I know that every uniformly continuous function is also Cauchy-continuous. But the converse is not always true.
Are there any specific conditions when Cauchy continuity implies uniform continuity ? Wikipedia says :
For $f : X \to Y $, if the domain $X$ is totally bounded, then every Cauchy-continuous function is uniformly continuous.
But I am having trouble understanding how this holds true. Can anyone please give a proof of this theorem ?
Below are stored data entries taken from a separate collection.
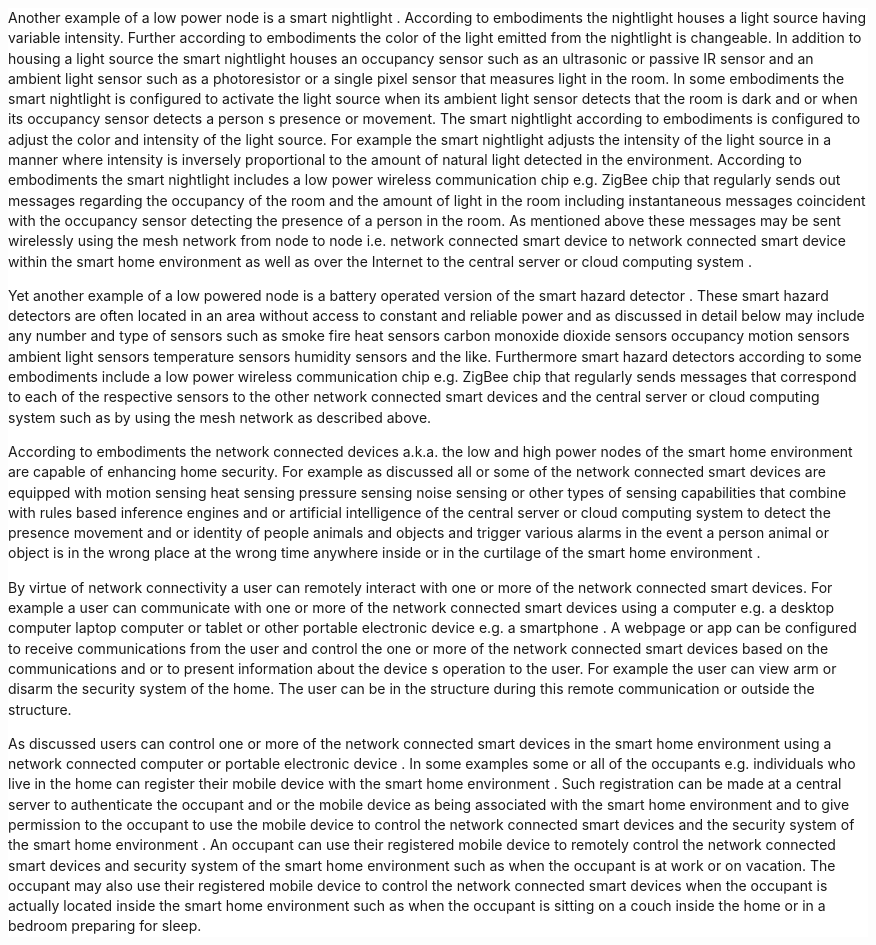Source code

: Another example of a low power node is a smart nightlight . According to embodiments the nightlight houses a light source having variable intensity. Further according to embodiments the color of the light emitted from the nightlight is changeable. In addition to housing a light source the smart nightlight houses an occupancy sensor such as an ultrasonic or passive IR sensor and an ambient light sensor such as a photoresistor or a single pixel sensor that measures light in the room. In some embodiments the smart nightlight is configured to activate the light source when its ambient light sensor detects that the room is dark and or when its occupancy sensor detects a person s presence or movement. The smart nightlight according to embodiments is configured to adjust the color and intensity of the light source. For example the smart nightlight adjusts the intensity of the light source in a manner where intensity is inversely proportional to the amount of natural light detected in the environment. According to embodiments the smart nightlight includes a low power wireless communication chip e.g. ZigBee chip that regularly sends out messages regarding the occupancy of the room and the amount of light in the room including instantaneous messages coincident with the occupancy sensor detecting the presence of a person in the room. As mentioned above these messages may be sent wirelessly using the mesh network from node to node i.e. network connected smart device to network connected smart device within the smart home environment as well as over the Internet to the central server or cloud computing system .

Yet another example of a low powered node is a battery operated version of the smart hazard detector . These smart hazard detectors are often located in an area without access to constant and reliable power and as discussed in detail below may include any number and type of sensors such as smoke fire heat sensors carbon monoxide dioxide sensors occupancy motion sensors ambient light sensors temperature sensors humidity sensors and the like. Furthermore smart hazard detectors according to some embodiments include a low power wireless communication chip e.g. ZigBee chip that regularly sends messages that correspond to each of the respective sensors to the other network connected smart devices and the central server or cloud computing system such as by using the mesh network as described above.

According to embodiments the network connected devices a.k.a. the low and high power nodes of the smart home environment are capable of enhancing home security. For example as discussed all or some of the network connected smart devices are equipped with motion sensing heat sensing pressure sensing noise sensing or other types of sensing capabilities that combine with rules based inference engines and or artificial intelligence of the central server or cloud computing system to detect the presence movement and or identity of people animals and objects and trigger various alarms in the event a person animal or object is in the wrong place at the wrong time anywhere inside or in the curtilage of the smart home environment .

By virtue of network connectivity a user can remotely interact with one or more of the network connected smart devices. For example a user can communicate with one or more of the network connected smart devices using a computer e.g. a desktop computer laptop computer or tablet or other portable electronic device e.g. a smartphone . A webpage or app can be configured to receive communications from the user and control the one or more of the network connected smart devices based on the communications and or to present information about the device s operation to the user. For example the user can view arm or disarm the security system of the home. The user can be in the structure during this remote communication or outside the structure.

As discussed users can control one or more of the network connected smart devices in the smart home environment using a network connected computer or portable electronic device . In some examples some or all of the occupants e.g. individuals who live in the home can register their mobile device with the smart home environment . Such registration can be made at a central server to authenticate the occupant and or the mobile device as being associated with the smart home environment and to give permission to the occupant to use the mobile device to control the network connected smart devices and the security system of the smart home environment . An occupant can use their registered mobile device to remotely control the network connected smart devices and security system of the smart home environment such as when the occupant is at work or on vacation. The occupant may also use their registered mobile device to control the network connected smart devices when the occupant is actually located inside the smart home environment such as when the occupant is sitting on a couch inside the home or in a bedroom preparing for sleep.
Also, it would be extremely helpful if someone could provide me with a general intuition for this result.
Best Answer
Here's the motivation for the proof:
When trying to prove uniform continuity, it's often useful to suppose otherwise and try to get a contradiction. What happens is you get two sequences $(x_n)$ and $(y_n)$ in $X$ which "get close to each other eventually", but $(f(x_n))$ and $(f(y_n))$ don't get close to each other in $Y$. You can often get a contradiction from this. In our case, we can use the total boundedness of $X$ to ensure that $(x_n)$ and $(y_n)$ are Cauchy, and then stitch them together to get a Cauchy sequence $x_1,y_1,x_2,y_2,\dots$ in $X$ such that $f(x_1),f(y_1),f(x_2),f(y_2),\dots$ is not Cauchy in $Y$, since $f(x_n)$ and $f(y_n)$ stay far apart when $n$ gets large.
Okay, here's the actual proof:
Let $X,Y$ be metric spaces and suppose that $f:X\to Y$ is Cauchy continuous but not uniformly continuous. Then there is some $\varepsilon>0$ such that, for all $\delta>0$ there are $x$ and $y$ in $X$ such that $d(x,y)<\delta$ but $d(f(x),f(y))>\varepsilon$. So, we can form two sequences $(x_n)$ and $(y_n)$ in $X$ such that, for all $n$, $d(x_n,y_n)<\frac{1}{n}$ and $d(f(x_n),f(y_n))>\varepsilon$. Since $X$ is totally bounded, $(x_n)$ has a Cauchy subsequence $(x_{m(n)})$. Since $d(x_{m(n)},y_{m(n)})\to 0$, the sequence $(z_n)$ given by $$z_1=x_{m(1)},z_2=y_{m(1)},z_3=x_{m(2)},z_4=y_{m(2)},\dots$$ is Cauchy. However, for all $n$, $d(f(z_n),f(z_{n+1}))>\varepsilon$, so $(f(z_n))$ is not Cauchy, which contradicts the Cauchy-continuity of $f$.